A consolação que provinha do Coração de Cristo era participação
no sofrimento humano, vontade de mitigar a ansiedade e aliviar a tristeza, e
sinal concreto de amizade. Em suas palavras e em seus gestos de consolação se
uniam admiravelmente a riqueza do sentimento e a eficácia da ação. Quando,
próximo da porta da cidade de Naim, viu uma viúva que acompanhava ao sepulcro seu
único filho, Jesus compartilhou sua dor: “Teve compaixão dela” (Lc 7,13), tocou o caixão, ordenou ao
jovem que levantasse e o restituiu à sua mãe (cf. Lc 7,14-15).
3. O Coração do Salvador é também, mais ainda: é
principalmente “fonte de Consolo”, porque Cristo, juntamente com o Pai, doa o
Espírito Consolador: “Eu rogarei ao Pai e Ele vos dará outro Consolador, para
que permaneça sempre convosco” (Jo
14,16; cf. 14,25; 16,12): Espírito de
verdade e de paz, de concórdia e de suavidade, de conforto e de consolação:
Espírito que brota da Páscoa de Cristo (cf.
Jo 19,28-34) e do evento do
Pentecostes (cf. At 2,1-13).
4. Toda a vida de Cristo foi, portanto, um contínuo ministério
de misericórdia e de consolação. A Igreja, contemplando o Coração de Cristo e
as fontes de graça e de consolação que d’Ele brotam, expressou esta realidade
estupenda com a invocação: Coração de
Jesus, fonte de toda consolação, tende piedade de nós.
Esta invocação é recordação da fonte da qual, ao longo dos
séculos, a Igreja recebeu consolação e esperança na hora da prova e da
perseguição; é convite a buscar no Coração de Cristo a consolação verdadeira,
duradoura e eficaz; é advertência para que, após ter experimentado a consolação
do Senhor, nos convertamos também nós em seus portadores convictos e comovidos,
fazendo nossa a experiência espiritual que fez o Apóstolo Paulo dizer: o Senhor
“nos consola em todas as nossas aflições, para que, com a consolação que nós
mesmos recebemos de Deus, possamos consolar os que se acham em toda e qualquer
aflição” (2Cor 1,4).
Peçamos a Maria, consoladora dos aflitos, que, nos momentos escuros
de tristeza e angústia, nos conduza a Jesus, seu Filho amado, fonte de toda consolação.
Cristo crucificado em seu Sagrado Coração (Autor anônimo, México, séc.
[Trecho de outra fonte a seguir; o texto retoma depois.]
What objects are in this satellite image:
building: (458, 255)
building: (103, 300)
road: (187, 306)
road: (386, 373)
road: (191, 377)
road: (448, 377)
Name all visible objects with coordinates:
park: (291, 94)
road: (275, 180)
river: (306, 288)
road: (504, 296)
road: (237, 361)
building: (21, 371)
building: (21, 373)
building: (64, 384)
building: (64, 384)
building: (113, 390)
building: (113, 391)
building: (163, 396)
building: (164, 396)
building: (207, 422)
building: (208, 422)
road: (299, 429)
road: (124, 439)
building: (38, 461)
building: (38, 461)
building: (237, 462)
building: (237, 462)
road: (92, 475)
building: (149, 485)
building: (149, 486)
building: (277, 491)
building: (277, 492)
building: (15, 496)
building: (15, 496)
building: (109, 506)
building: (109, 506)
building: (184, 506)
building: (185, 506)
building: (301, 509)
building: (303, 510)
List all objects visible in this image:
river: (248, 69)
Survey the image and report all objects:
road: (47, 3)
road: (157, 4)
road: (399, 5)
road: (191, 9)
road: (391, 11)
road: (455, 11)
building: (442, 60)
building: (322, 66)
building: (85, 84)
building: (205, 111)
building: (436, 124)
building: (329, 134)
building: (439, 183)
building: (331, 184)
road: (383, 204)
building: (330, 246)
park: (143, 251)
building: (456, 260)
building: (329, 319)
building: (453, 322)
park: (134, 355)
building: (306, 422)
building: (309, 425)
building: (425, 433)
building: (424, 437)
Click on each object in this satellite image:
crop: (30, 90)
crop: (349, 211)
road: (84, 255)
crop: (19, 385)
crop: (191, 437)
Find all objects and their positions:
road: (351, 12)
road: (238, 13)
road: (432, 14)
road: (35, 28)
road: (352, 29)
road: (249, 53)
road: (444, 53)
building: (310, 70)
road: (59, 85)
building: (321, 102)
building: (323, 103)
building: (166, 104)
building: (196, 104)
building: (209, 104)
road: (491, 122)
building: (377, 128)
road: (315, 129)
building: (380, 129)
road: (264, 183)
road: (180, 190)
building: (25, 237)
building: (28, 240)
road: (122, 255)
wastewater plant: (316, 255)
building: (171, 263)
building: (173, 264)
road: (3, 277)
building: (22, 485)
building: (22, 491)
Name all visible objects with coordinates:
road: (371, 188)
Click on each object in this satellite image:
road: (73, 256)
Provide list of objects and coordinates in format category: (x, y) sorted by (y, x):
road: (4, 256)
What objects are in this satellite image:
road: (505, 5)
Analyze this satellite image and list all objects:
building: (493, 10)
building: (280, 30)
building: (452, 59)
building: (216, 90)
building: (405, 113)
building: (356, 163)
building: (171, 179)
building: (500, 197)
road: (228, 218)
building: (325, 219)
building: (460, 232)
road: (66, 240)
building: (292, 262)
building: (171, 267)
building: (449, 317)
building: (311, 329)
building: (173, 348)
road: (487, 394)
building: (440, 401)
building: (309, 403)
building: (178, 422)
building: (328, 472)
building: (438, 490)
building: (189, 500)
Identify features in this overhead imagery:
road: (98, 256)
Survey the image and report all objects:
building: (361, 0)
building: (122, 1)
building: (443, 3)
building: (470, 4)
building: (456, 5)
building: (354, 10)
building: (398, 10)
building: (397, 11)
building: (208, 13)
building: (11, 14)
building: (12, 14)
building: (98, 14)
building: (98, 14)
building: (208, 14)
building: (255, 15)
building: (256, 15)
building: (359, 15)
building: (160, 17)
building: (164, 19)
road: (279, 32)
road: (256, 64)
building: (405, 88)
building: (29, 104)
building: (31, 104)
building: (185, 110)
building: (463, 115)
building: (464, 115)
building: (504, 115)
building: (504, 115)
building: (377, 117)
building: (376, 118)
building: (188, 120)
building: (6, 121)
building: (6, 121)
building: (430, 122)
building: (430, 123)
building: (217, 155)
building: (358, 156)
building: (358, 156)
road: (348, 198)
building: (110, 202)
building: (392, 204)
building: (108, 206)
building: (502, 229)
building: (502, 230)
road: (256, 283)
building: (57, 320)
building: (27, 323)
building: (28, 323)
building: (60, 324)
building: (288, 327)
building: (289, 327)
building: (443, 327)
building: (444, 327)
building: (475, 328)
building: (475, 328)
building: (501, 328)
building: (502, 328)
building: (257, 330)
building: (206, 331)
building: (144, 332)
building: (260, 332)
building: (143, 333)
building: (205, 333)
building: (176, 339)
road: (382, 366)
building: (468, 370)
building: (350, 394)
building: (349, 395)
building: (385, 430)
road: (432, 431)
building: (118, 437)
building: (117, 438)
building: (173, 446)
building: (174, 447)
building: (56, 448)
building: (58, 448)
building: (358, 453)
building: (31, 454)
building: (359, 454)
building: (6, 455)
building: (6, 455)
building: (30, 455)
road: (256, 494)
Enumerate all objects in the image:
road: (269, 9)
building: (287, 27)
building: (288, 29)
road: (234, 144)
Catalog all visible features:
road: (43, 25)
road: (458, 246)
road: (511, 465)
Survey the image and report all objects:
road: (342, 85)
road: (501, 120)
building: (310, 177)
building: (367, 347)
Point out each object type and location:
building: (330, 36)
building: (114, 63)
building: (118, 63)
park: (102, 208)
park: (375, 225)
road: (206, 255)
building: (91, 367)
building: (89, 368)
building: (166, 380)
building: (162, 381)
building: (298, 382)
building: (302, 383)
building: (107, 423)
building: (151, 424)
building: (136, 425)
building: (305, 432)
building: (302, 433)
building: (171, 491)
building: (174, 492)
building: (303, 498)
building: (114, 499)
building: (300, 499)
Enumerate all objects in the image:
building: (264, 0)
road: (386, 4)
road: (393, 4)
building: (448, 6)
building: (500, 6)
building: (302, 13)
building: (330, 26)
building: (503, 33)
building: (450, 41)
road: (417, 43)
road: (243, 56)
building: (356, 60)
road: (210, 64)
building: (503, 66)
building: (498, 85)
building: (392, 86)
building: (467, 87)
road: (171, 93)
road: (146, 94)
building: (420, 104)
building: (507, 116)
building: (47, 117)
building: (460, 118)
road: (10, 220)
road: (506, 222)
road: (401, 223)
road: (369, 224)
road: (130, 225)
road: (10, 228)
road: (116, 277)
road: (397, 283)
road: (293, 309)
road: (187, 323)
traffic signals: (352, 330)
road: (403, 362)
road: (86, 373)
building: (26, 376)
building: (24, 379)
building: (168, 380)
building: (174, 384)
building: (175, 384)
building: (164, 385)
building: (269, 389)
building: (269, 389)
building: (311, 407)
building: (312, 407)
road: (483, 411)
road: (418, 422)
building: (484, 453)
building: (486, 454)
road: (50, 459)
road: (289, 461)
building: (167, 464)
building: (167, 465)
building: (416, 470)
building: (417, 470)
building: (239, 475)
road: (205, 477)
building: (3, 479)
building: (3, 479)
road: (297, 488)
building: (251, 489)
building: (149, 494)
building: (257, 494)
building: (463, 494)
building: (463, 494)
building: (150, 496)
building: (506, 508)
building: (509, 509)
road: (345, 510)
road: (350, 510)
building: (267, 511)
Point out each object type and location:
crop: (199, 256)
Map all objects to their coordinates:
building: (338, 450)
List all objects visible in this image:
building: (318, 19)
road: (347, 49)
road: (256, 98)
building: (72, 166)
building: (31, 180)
XVIII) |
Fonte: Santa Sé - 30 de julho e 13 de agosto de 1989
(italiano; tradução nossa).
[1] O docetismo (do grego dokeo, aparência) foi uma heresia dos primeiros séculos do
cristianismo que afirmava que o corpo de Cristo era apenas espiritual, negando
assim a realidade da Encarnação e, por conseguinte, da morte de Cristo.